As early as the mid-1960s, researchers have been exploring "talent loss." Sandra Hanson (1994) defines talent loss as a phenomenon that occurs among adolescents who show early academic potential but who had educational expectations lower than their aspirations, reduced their expectations over time, or never realized their expectations. In her study, Hanson found that social class was one of the strongest predictors of talent loss.
In 1995, a sample survey was taken of 900 high school seniors who had taken the SAT that year (King, 1996). Of those surveyed, only 15% identified themselves as coming from low-income backgrounds (having a family income of less than $20,000), and of that already small group, only 66% expressed that they thought they might attend a four year college or university. In general, it was found that low-income SAT takers are "more likely than their peers to choose an option other than attending a four-year college or university" (King, 1996, p.7).
King's study goes on to identify the major contributing factors that distinguished low-income who chose to attend college from those who did not. Three of these main factors are (1) low academic self-confidence and personal aspirations; (2) insufficient course work and low academic achievement; and (3) lack of thorough college information, financing, and preparation. Additionally, survey data showed that "receiving [college] information from other sources, such as guidebooks, catalogs, and videos, was not associated with increased college attendance" (King, 1996, p. 10).
Finally, this stratification between low-income students and their peers is likely to increase with time if this issue continues to remain unaddressed (Plank & Jordan, 2001). More and more students are enrolling in college in the United States over the past century. While enrollment in colleges and universities increased by 66% between 1970 and 1993, the total US population has increased by only 27% (US Department of Education, 1995).
The Learning Problem
Many low-income high school students have educational expectations that are lower than their aspirations and academic ability, resulting in a much lower rate of application to post-secondary institutions than student from more affluent backgrounds (Hanson, 1994). While a variety of factors contribute to this problem, a lack of reliable information about college admissions, insufficient course work and academic achievement, and a lack of academic self-confidence are among the most prominent (King, 1996).
There are over 500 students for every one school counselor in US high schools (US Department of Education, 1995), so it is difficult for many students to get the assistance they need in the college admissions process. It has also been found that existing admissions materials are "less comprehensible - especially cost, financial aid, and scholarship information - for underserved students than for middle income students" (NPEC, 2007, p. iv). In particular, college finance is largest issue for this population. According to the National Association for College Admission Counseling:
Counselors at schools with a majority of low-income students are much more likely to say that fear of debt "strongly affects" college choices (56%) than counselors at schools with fewer low-income students (34%). (NACAC, 2007, p. 5)
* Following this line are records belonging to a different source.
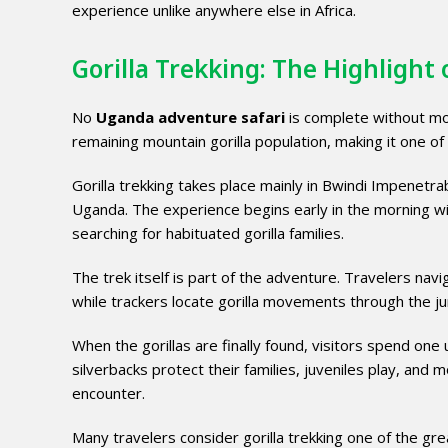
experience unlike anywhere else in Africa.
Gorilla Trekking: The Highlight
No
Uganda adventure safari
is complete without mou
remaining mountain gorilla population, making it one of
Gorilla trekking takes place mainly in Bwindi Impenetr
Uganda. The experience begins early in the morning wit
searching for habituated gorilla families.
The trek itself is part of the adventure. Travelers navi
while trackers locate gorilla movements through the ju
When the gorillas are finally found, visitors spend one
silverbacks protect their families, juveniles play, and
encounter.
Many travelers consider gorilla trekking one of the gre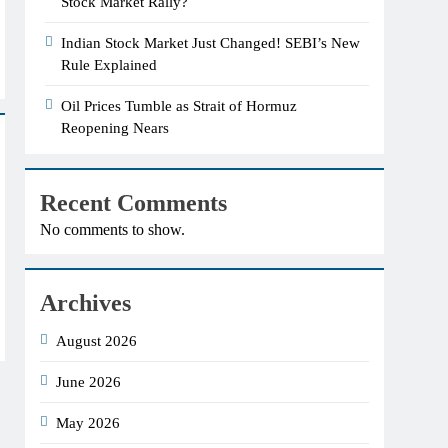
Stock Market Rally?
Indian Stock Market Just Changed! SEBI’s New
Rule Explained
Oil Prices Tumble as Strait of Hormuz
Reopening Nears
Recent Comments
No comments to show.
Archives
August 2026
June 2026
May 2026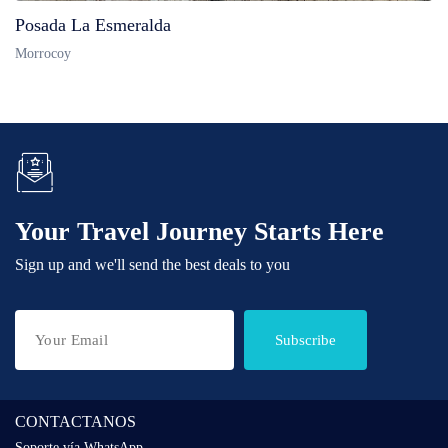
Posada La Esmeralda
Morrocoy
Your Travel Journey Starts Here
Sign up and we'll send the best deals to you
Subscribe
CONTACTANOS
Soporte vía WhatsApp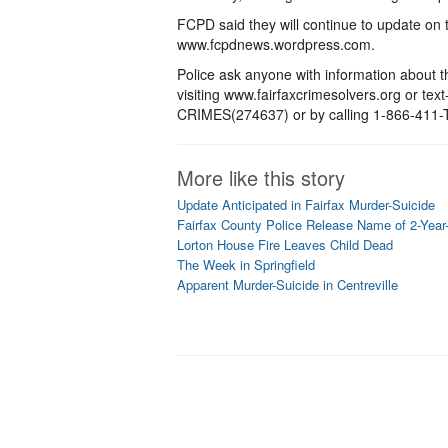
FCPD said they will continue to update on 
www.fcpdnews.wordpress.com.
Police ask anyone with information about th
visiting www.fairfaxcrimesolvers.org or tex
CRIMES(274637) or by calling 1-866-411-TI
More like this story
Update Anticipated in Fairfax Murder-Suicide
Fairfax County Police Release Name of 2-Year-
Lorton House Fire Leaves Child Dead
The Week in Springfield
Apparent Murder-Suicide in Centreville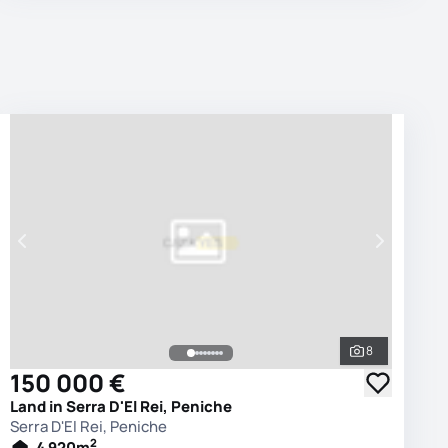
8
photos
See all phot
150 000 €
Land in Serra D'El Rei, Peniche
Serra D'El Rei, Peniche
2
4 920
m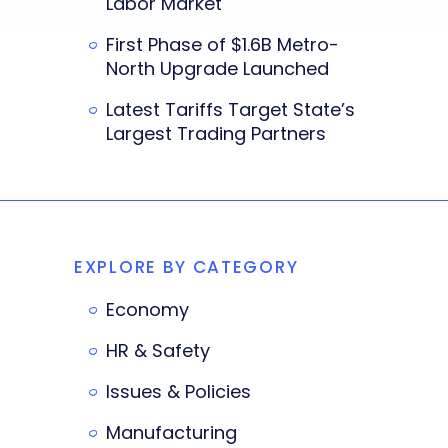
Labor Market
First Phase of $1.6B Metro-
North Upgrade Launched
Latest Tariffs Target State’s
Largest Trading Partners
EXPLORE BY CATEGORY
Economy
HR & Safety
Issues & Policies
Manufacturing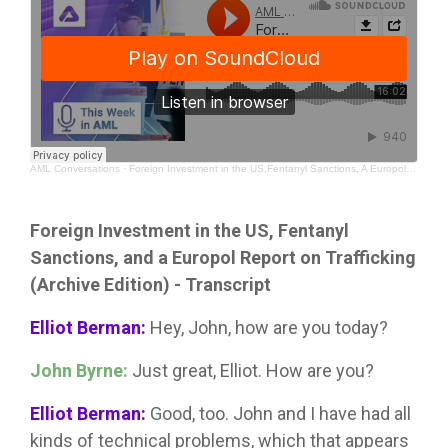
AML Conversations
·
Foreign Investment in the US,Fentanyl Sanctions, A Europol Report on Trafficking (Archive Edition)
Foreign Investment in the US, Fentanyl
Sanctions, and a Europol Report on Trafficking
(Archive Edition) - Transcript
Elliot Berman:
Hey, John, how are you today?
John Byrne:
Just great, Elliot. How are you?
Elliot Berman:
Good, too. John and I have had all
kinds of technical problems, which that appears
Low-income students and their parents tend to make decisions based on "incomplete or inaccurate information" (Plank & Jordan, 2001, p. 950) about college finances, supporting the misconception that they cannot afford to attend a post-secondary school.
In summary, lack of reliable college information, especially financial issues, combined with low academic self-confidence among underserved high school students has led to a decline in the rate of college applications from qualified students.
We have two main learning goals associated with CAIA:
- To provide financial aid information concerning college for low-income students in an interactive and easily accessible environment.
- To increase the interest and knowledge of all students in college finances with the assistance of a interactive intelligent agent.